Slender: The Arrival Arrives to Give You Nightmares

Is your boring life currently defined by a noteworthy – almost alarming – lack of sheer terror? Well, we’ve got some great news for you, then: Slender: The Arrival is now available for Xbox One via ID@Xbox, and it’s sure to leave you huddled up in the corner, your belabored sobs punctuated only by the occasional bloodcurdling scream.

Yes, it’s that classic scenario ripped straight from your deepest, darkest nightmares. An impossibly tall, thin, unsettlingly proportioned specter of death – the titular Slender Man – pursues you through a number of dark and terrifying environments. Armed with only a flashlight, it’s your job to collect the scattered pages of what we’re assuming is some eldritch, Lovecraftian tome (sorry, our reading comprehension goes out the window once the panic-induced adrenaline threatens to swallow us whole).
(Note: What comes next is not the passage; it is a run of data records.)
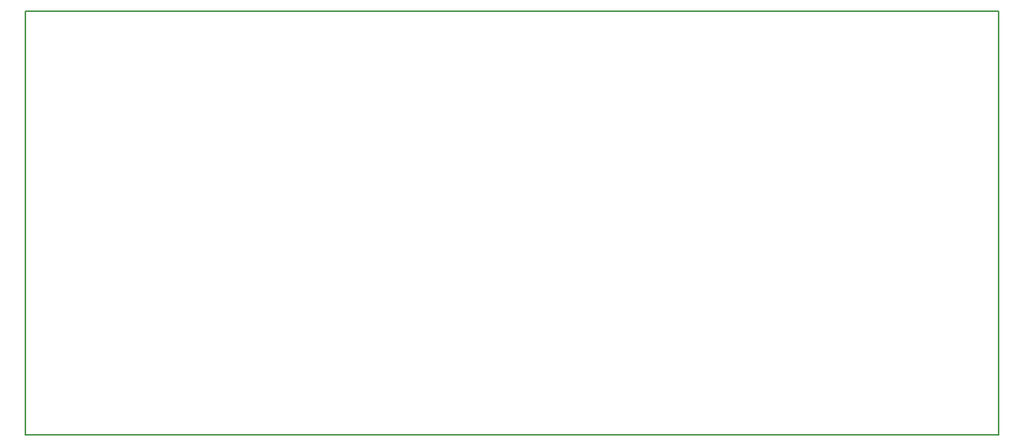
<source format=gbr>
%TF.GenerationSoftware,KiCad,Pcbnew,9.0.7*%
%TF.CreationDate,2026-01-30T14:49:52-06:00*%
%TF.ProjectId,displayboard,64697370-6c61-4796-926f-6172642e6b69,rev?*%
%TF.SameCoordinates,Original*%
%TF.FileFunction,Profile,NP*%
%FSLAX46Y46*%
G04 Gerber Fmt 4.6, Leading zero omitted, Abs format (unit mm)*
G04 Created by KiCad (PCBNEW 9.0.7) date 2026-01-30 14:49:52*
%MOMM*%
%LPD*%
G01*
G04 APERTURE LIST*
%TA.AperFunction,Profile*%
%ADD10C,0.200000*%
%TD*%
G04 APERTURE END LIST*
D10*
X82100000Y-67950000D02*
X192550000Y-67950000D01*
X192550000Y-116000000D01*
X82100000Y-116000000D01*
X82100000Y-67950000D01*
M02*

</source>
Do this before the horrific nightmare man catches you, and for the love of all that is holy, don’t look at him, or shine your flashlight on him, or do anything but run, or so help us, he will teleport in front of you and rip your face off.

It’s the kind of memorable experience that will have you putting down your Xbox One controller and walking away with your hands thrown up high, muttering “Nope, nope, NOPE, NOPE” as the Slender Man’s chilling visage is burned into your skull, planting the seeds for all those night terrors that will have you waking up in cold sweats during the darkest hours of the morning, momentarily confused as to what’s real and what isn’t.

If you’re lucky, maybe you’ll catch a sleep-fevered glimpse of the nightmare man in your bedroom’s corner, and wind up having to awkwardly apologize to the neighbors, assuring them that no, there was no reason to call the police, you were just having a bad dream.

In case you haven’t figured it out yet, this game’s more than a little spooky, but it’s so good that we keep coming back for more and more. Slender: The Arrival is now available on Xbox One and Xbox 360, and you can scare yourself half to death with it for just $9.99.